Things to do –
**A)** Answer these questions from the blog post on the writer's year of reading, below:
(i) On what date was the post published?
(ii) How many books did the writer read in 2014?
(iii) How many countries did the writer's 2014 reading reach?
**B)** From the blog post on the writer's year of reading, below, return word for word the part that opens with the words containing "In 2014 I read" and closes with "I must admit.".

Text shown –
*** Block opens ***

Saturday, January 17, 2015

Good Bye 2014, Hello 2015!

My backlog of book reviews is really long and scary so once I finish this new year and return to work/write abstracts madness, do expect a dense schedule of posts.
In 2014 I read 146 books (as opposed to previous years of 110 and 192). On average these books were 312 pages. I read a bunch of novellas so that brought the number down but I also slogged through so many 700 pagers! So since I began to have to be reliant on galleys for things to read, my decades is securely 2010-by a long shot. Wow. But I read something from the 1540s so at least that's in character. Thankfully though, I still am reading a majority of women writers even if I failed at garnering a good geographic range. I only went to 27 countries this year and the English dominance really continues. But really what I failed at was reading more non-fiction! Lowest non-fiction count yet! I abandoned a lot of books this year I must admit.

*** Block closes ***

Dataset content –
*** Block opens ***

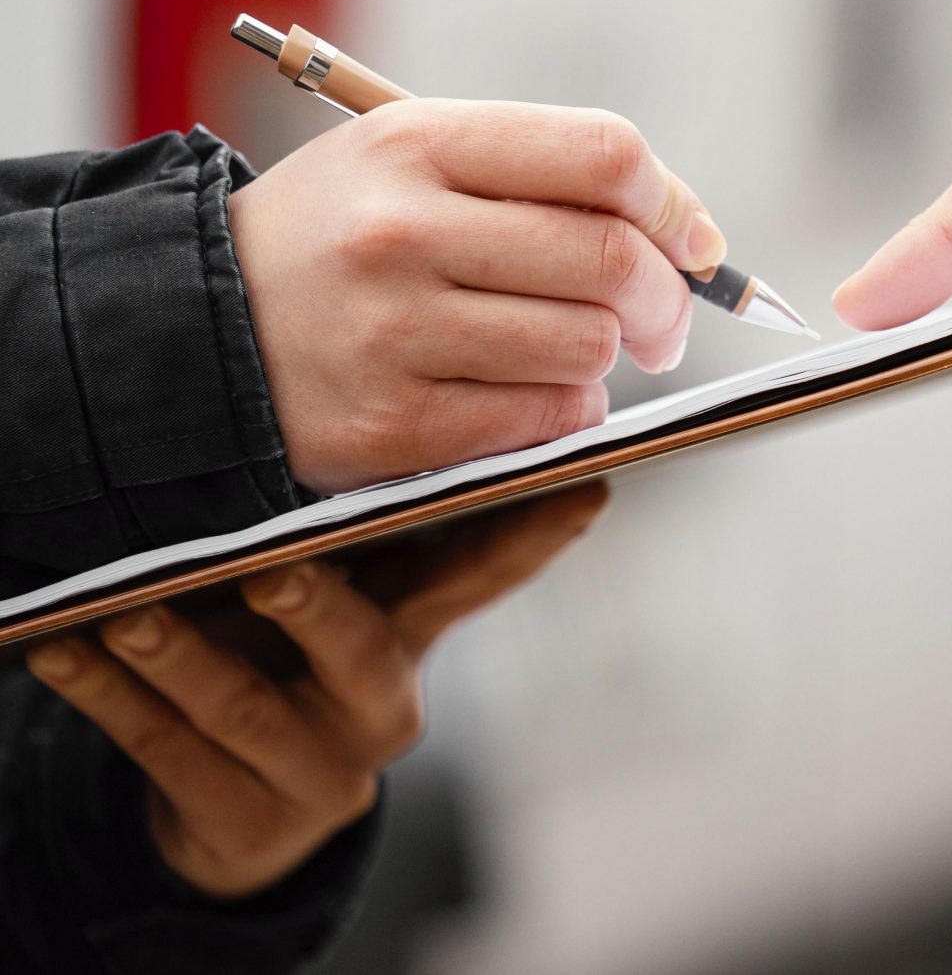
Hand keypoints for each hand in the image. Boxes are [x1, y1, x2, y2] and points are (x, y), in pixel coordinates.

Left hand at [24, 484, 605, 900]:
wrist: (232, 812)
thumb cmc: (277, 660)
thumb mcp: (327, 600)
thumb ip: (340, 536)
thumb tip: (329, 425)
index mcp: (414, 634)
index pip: (484, 575)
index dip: (533, 534)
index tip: (587, 485)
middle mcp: (384, 705)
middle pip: (359, 649)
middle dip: (315, 608)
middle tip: (275, 573)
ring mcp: (322, 771)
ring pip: (245, 709)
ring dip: (177, 657)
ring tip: (125, 616)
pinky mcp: (250, 824)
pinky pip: (168, 755)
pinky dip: (108, 700)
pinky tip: (66, 653)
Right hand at [232, 101, 724, 492]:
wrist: (188, 332)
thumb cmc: (340, 238)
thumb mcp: (414, 163)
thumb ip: (544, 177)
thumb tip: (693, 236)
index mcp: (418, 143)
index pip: (605, 155)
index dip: (676, 204)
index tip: (695, 243)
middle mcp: (401, 230)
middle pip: (612, 260)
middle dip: (668, 300)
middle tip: (666, 322)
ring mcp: (391, 332)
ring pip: (587, 346)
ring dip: (607, 357)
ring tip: (572, 350)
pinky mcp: (388, 426)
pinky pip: (540, 421)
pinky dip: (565, 413)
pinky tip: (532, 394)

*** Block closes ***

Outputs in order –
**A)**
(i) Saturday, January 17, 2015
(ii) 146
(iii) 27

**B)**
In 2014 I read 146 books (as opposed to previous years of 110 and 192). On average these books were 312 pages. I read a bunch of novellas so that brought the number down but I also slogged through so many 700 pagers! So since I began to have to be reliant on galleys for things to read, my decades is securely 2010-by a long shot. Wow. But I read something from the 1540s so at least that's in character. Thankfully though, I still am reading a majority of women writers even if I failed at garnering a good geographic range. I only went to 27 countries this year and the English dominance really continues. But really what I failed at was reading more non-fiction! Lowest non-fiction count yet! I abandoned a lot of books this year I must admit.